[Opening PROVIDED DATA section]

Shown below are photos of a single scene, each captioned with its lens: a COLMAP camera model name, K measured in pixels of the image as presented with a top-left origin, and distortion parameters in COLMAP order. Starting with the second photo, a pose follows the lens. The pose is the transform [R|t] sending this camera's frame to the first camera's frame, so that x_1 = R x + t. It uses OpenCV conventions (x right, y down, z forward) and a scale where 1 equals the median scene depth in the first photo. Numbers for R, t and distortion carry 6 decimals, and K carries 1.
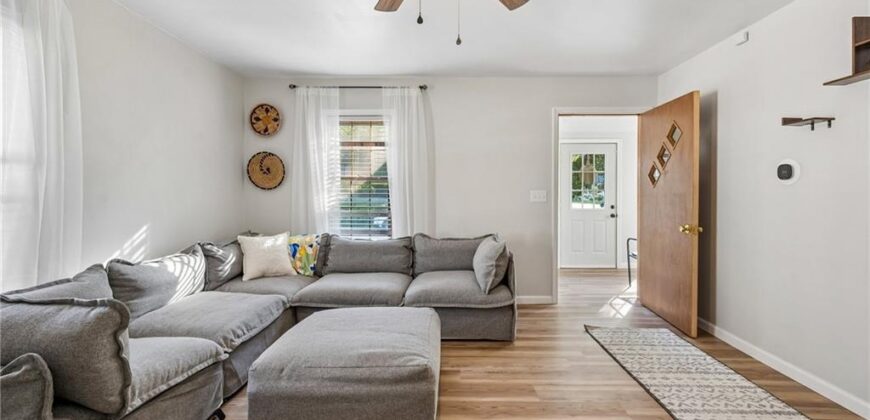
lens RADIAL K [[366.0, 0, 436.9], [0, 366.0, 199.6], [0, 0, 1]] dist [-0.000709, -0.000035]
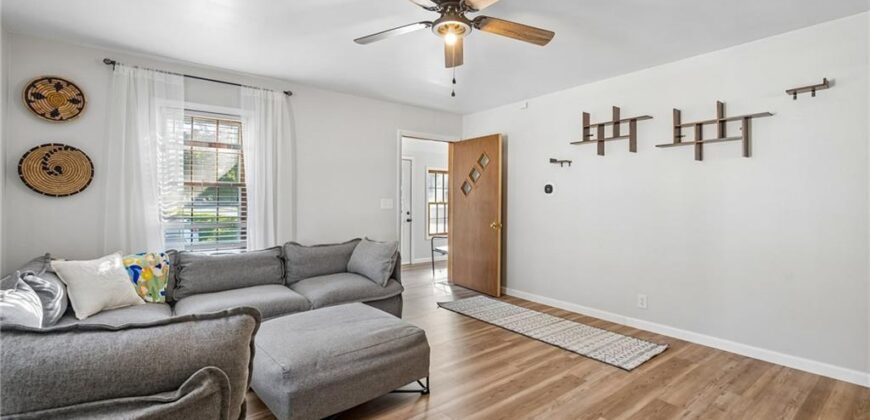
lens RADIAL K [[388.2, 0, 435.0], [0, 388.2, 210.0], [0, 0, 1]] dist [-0.014829, -0.000422]
pose [[0.771686, -0.014509, 0.635838, -0.413854], [0.012081, 0.999894, 0.008154, 0.001999], [-0.635889, 0.001389, 0.771780, -0.052316]]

[Closing PROVIDED DATA section]

* TASK BRIEF *
Reproduce the data above exactly, leaving out any picture in it.

* EXPECTED OUTPUT *
Shown below are photos of a single scene, each captioned with its lens: a COLMAP camera model name, K measured in pixels of the image as presented with a top-left origin, and distortion parameters in COLMAP order. Starting with the second photo, a pose follows the lens. The pose is the transform [R|t] sending this camera's frame to the first camera's frame, so that x_1 = R x + t. It uses OpenCV conventions (x right, y down, z forward) and a scale where 1 equals the median scene depth in the first photo. Numbers for R, t and distortion carry 6 decimals, and K carries 1.
lens RADIAL K [[366.0, 0, 436.9], [0, 366.0, 199.6], [0, 0, 1]] dist [-0.000709, -0.000035]
lens RADIAL K [[388.2, 0, 435.0], [0, 388.2, 210.0], [0, 0, 1]] dist [-0.014829, -0.000422]
pose [[0.771686, -0.014509, 0.635838, -0.413854], [0.012081, 0.999894, 0.008154, 0.001999], [-0.635889, 0.001389, 0.771780, -0.052316]]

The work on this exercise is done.